*Written task:*
For this exercise, please find the lines in the entries that include the word "page" and copy them.

*Records shown:*
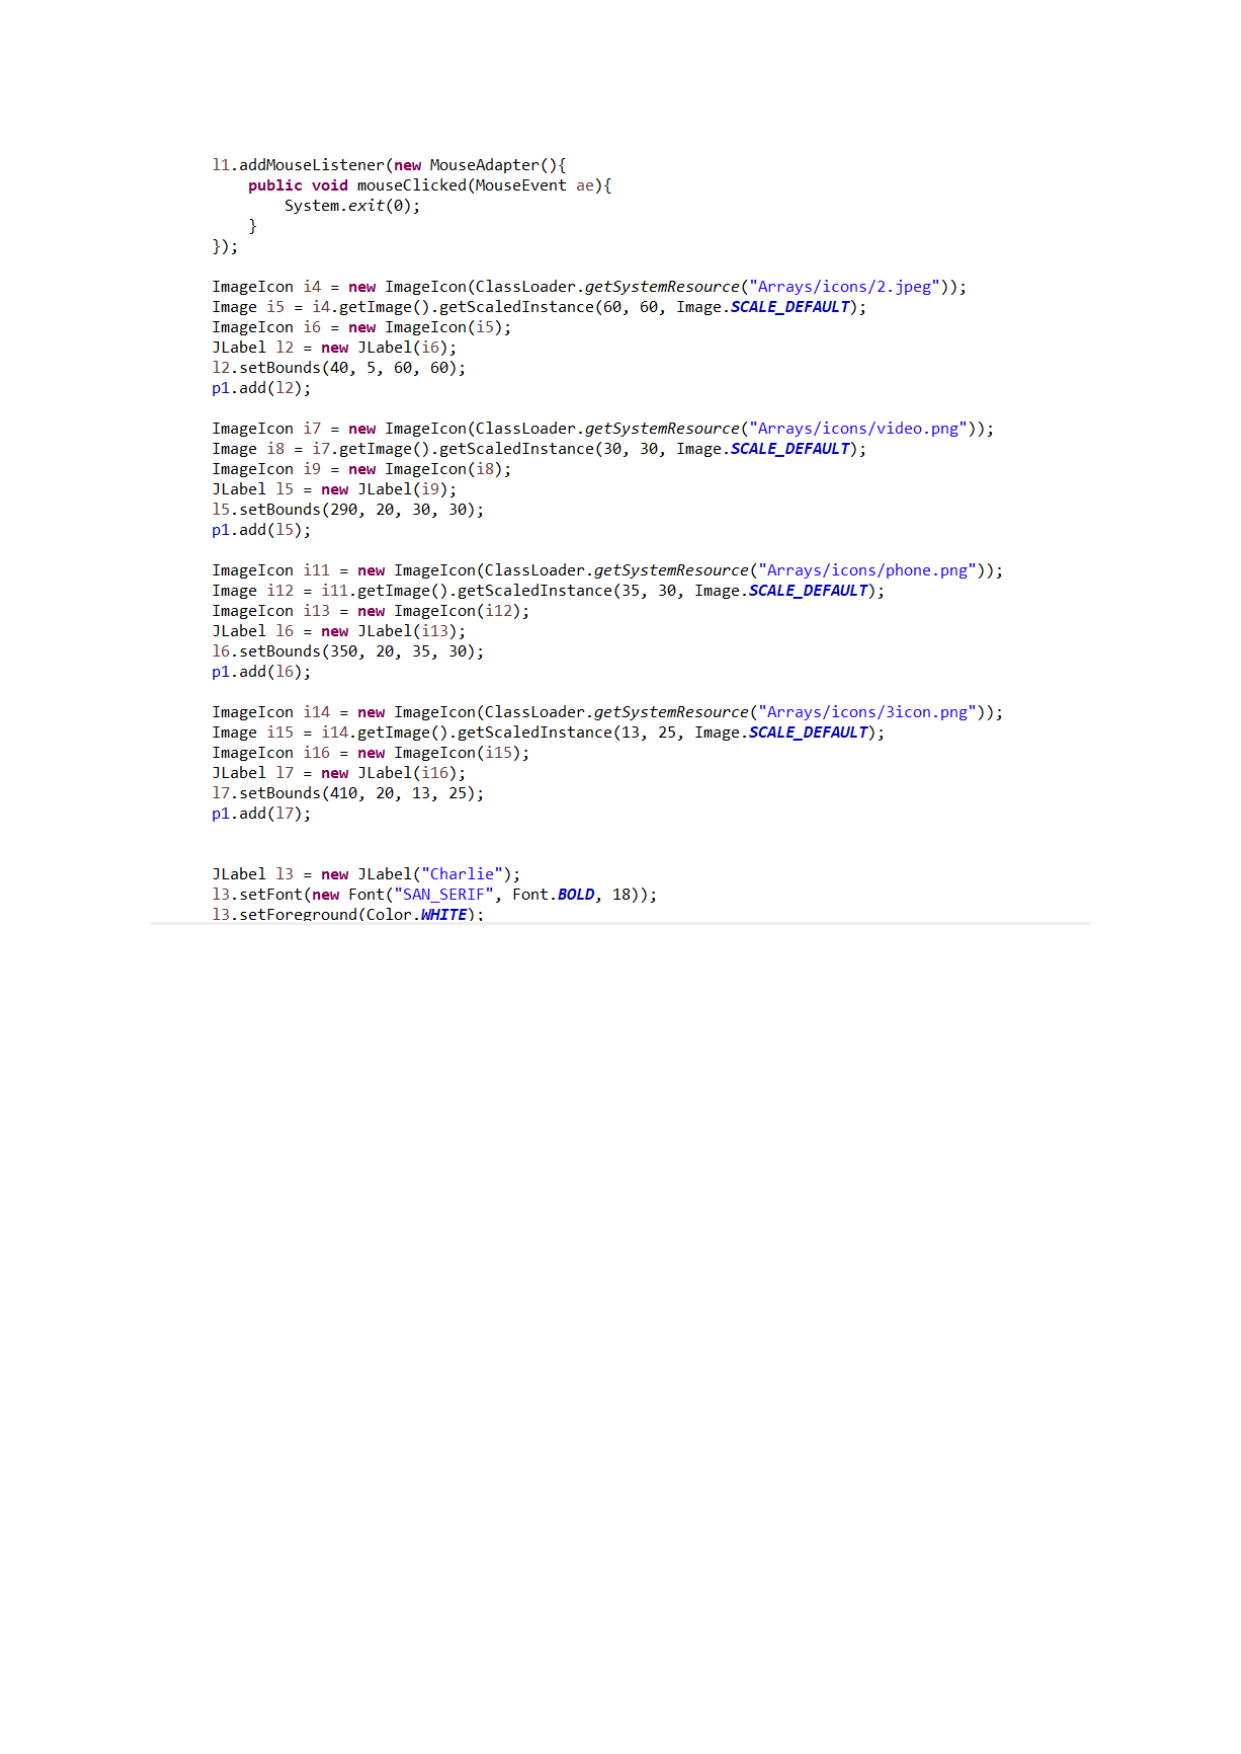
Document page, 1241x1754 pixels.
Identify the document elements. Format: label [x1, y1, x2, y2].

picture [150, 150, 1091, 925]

---

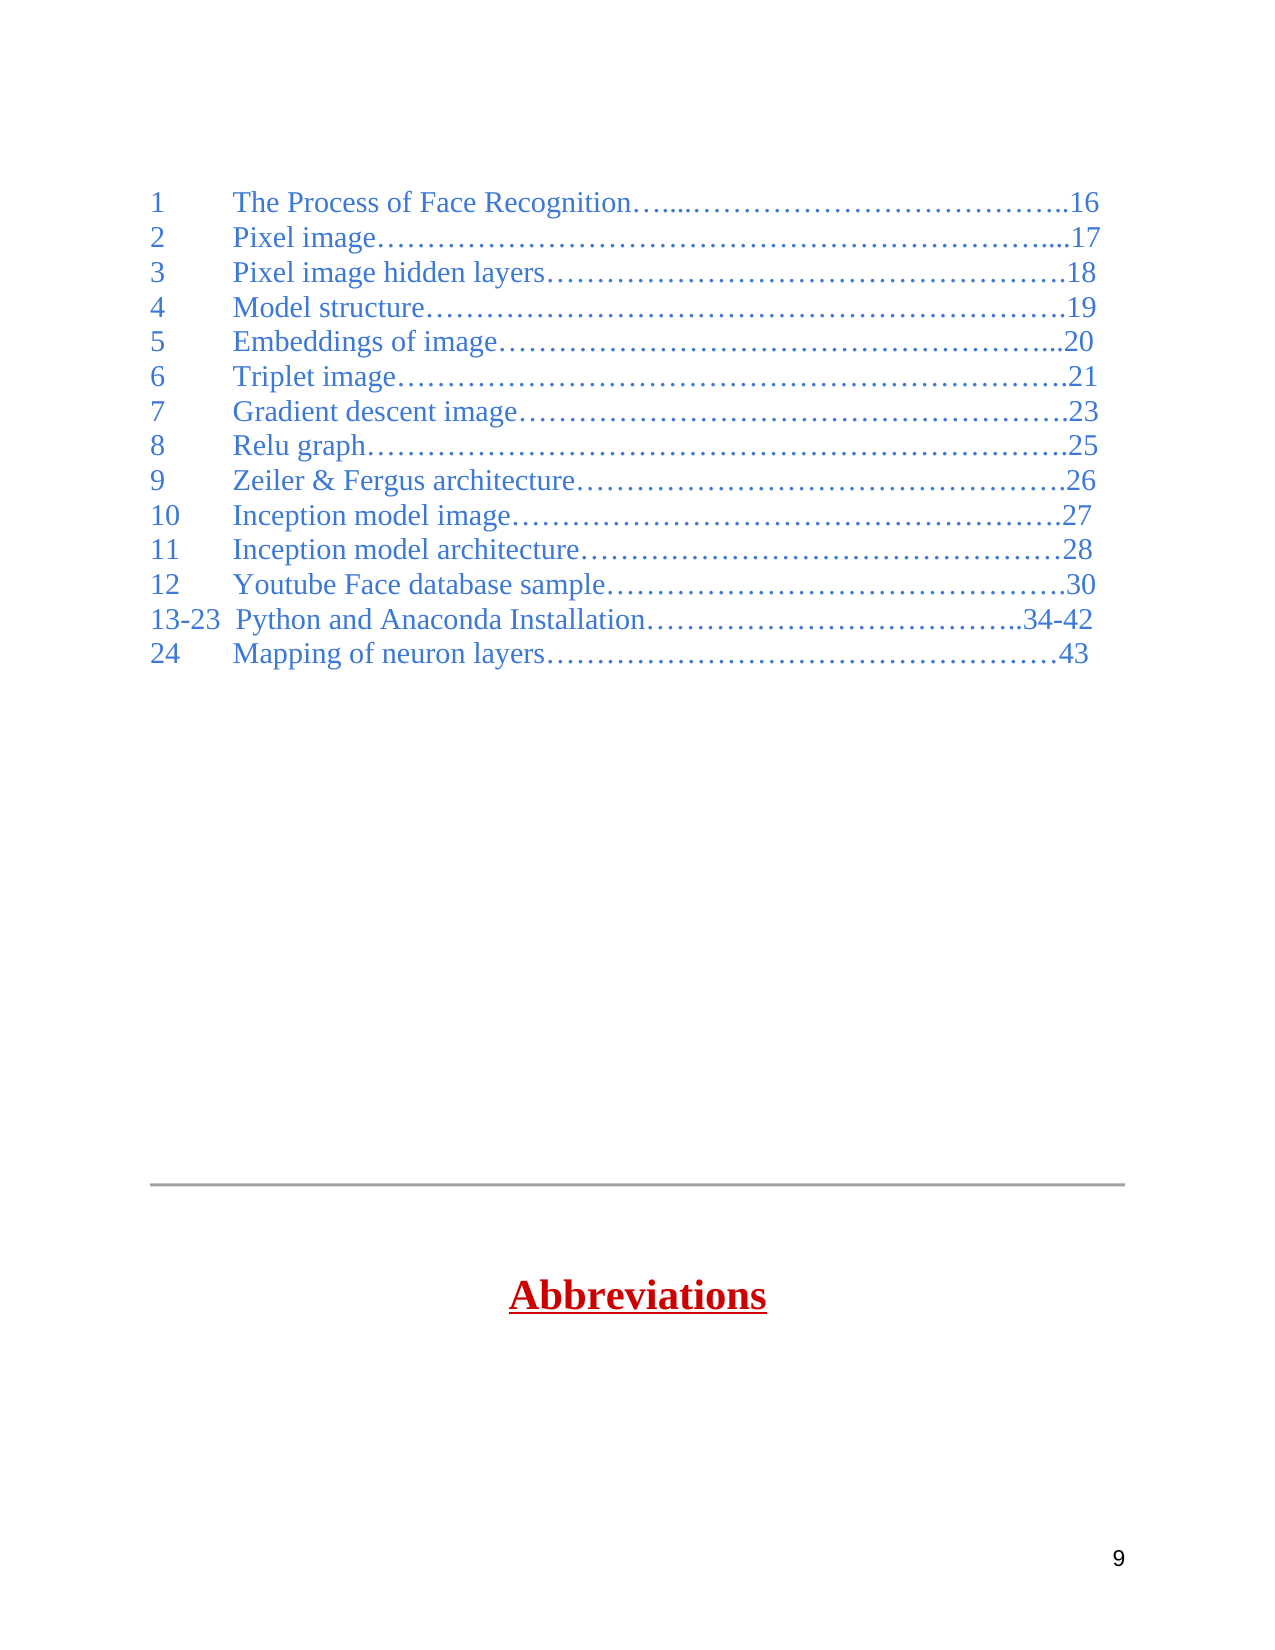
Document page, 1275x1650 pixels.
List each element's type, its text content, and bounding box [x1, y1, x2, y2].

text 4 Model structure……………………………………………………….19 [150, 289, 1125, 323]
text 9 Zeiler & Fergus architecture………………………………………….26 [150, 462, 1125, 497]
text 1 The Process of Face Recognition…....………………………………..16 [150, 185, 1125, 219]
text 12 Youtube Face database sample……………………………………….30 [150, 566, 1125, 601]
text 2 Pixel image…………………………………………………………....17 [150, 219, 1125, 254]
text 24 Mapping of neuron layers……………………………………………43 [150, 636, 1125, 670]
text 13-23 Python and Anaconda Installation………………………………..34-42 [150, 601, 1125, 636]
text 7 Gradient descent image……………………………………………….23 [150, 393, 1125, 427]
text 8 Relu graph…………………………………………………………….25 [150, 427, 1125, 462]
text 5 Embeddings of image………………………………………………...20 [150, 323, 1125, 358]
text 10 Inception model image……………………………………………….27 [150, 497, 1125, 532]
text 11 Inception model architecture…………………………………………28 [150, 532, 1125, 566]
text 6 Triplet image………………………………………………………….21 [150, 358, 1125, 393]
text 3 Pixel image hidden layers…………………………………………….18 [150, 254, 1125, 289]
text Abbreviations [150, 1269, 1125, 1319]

--

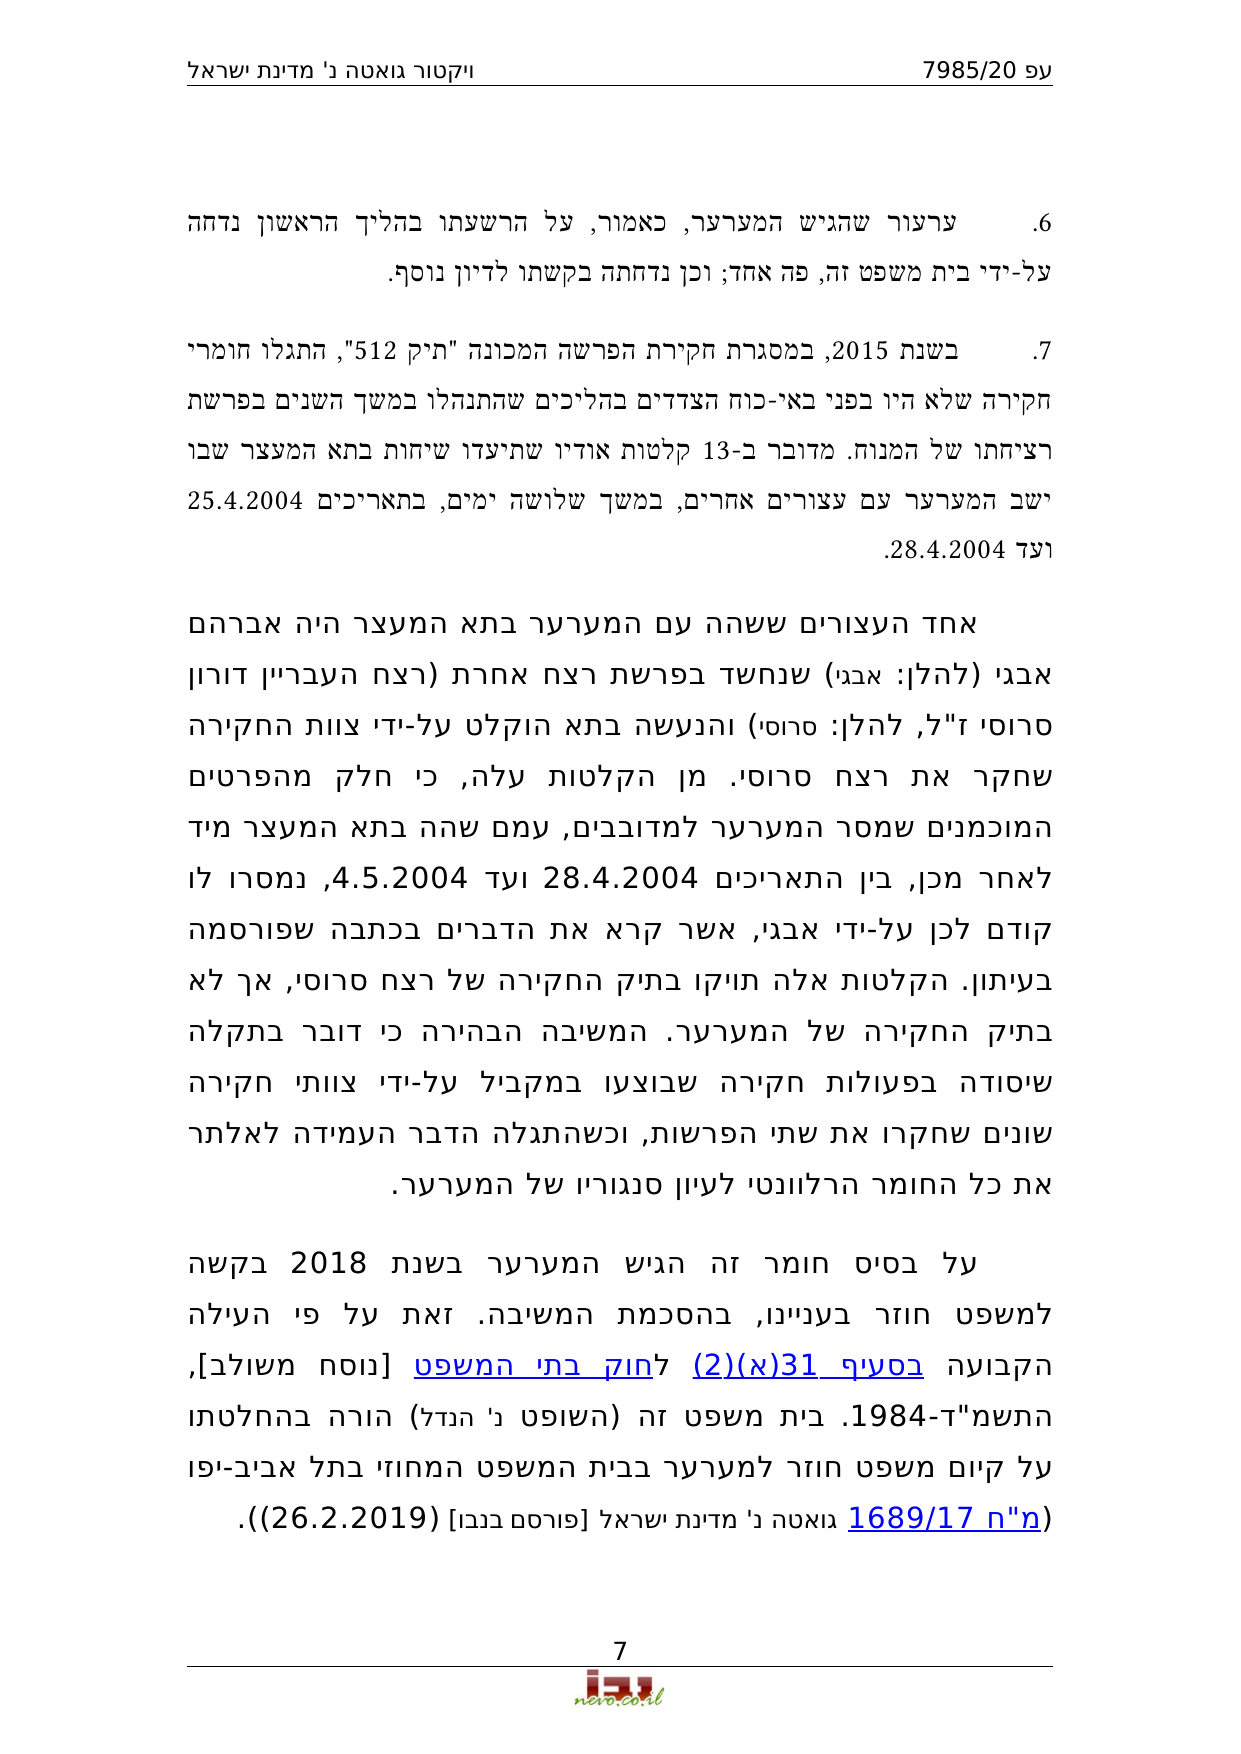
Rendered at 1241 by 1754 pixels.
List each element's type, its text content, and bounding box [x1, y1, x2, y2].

*Written answer:*
Document page, 1241x1754 pixels.
Document page, 1275x1650 pixels.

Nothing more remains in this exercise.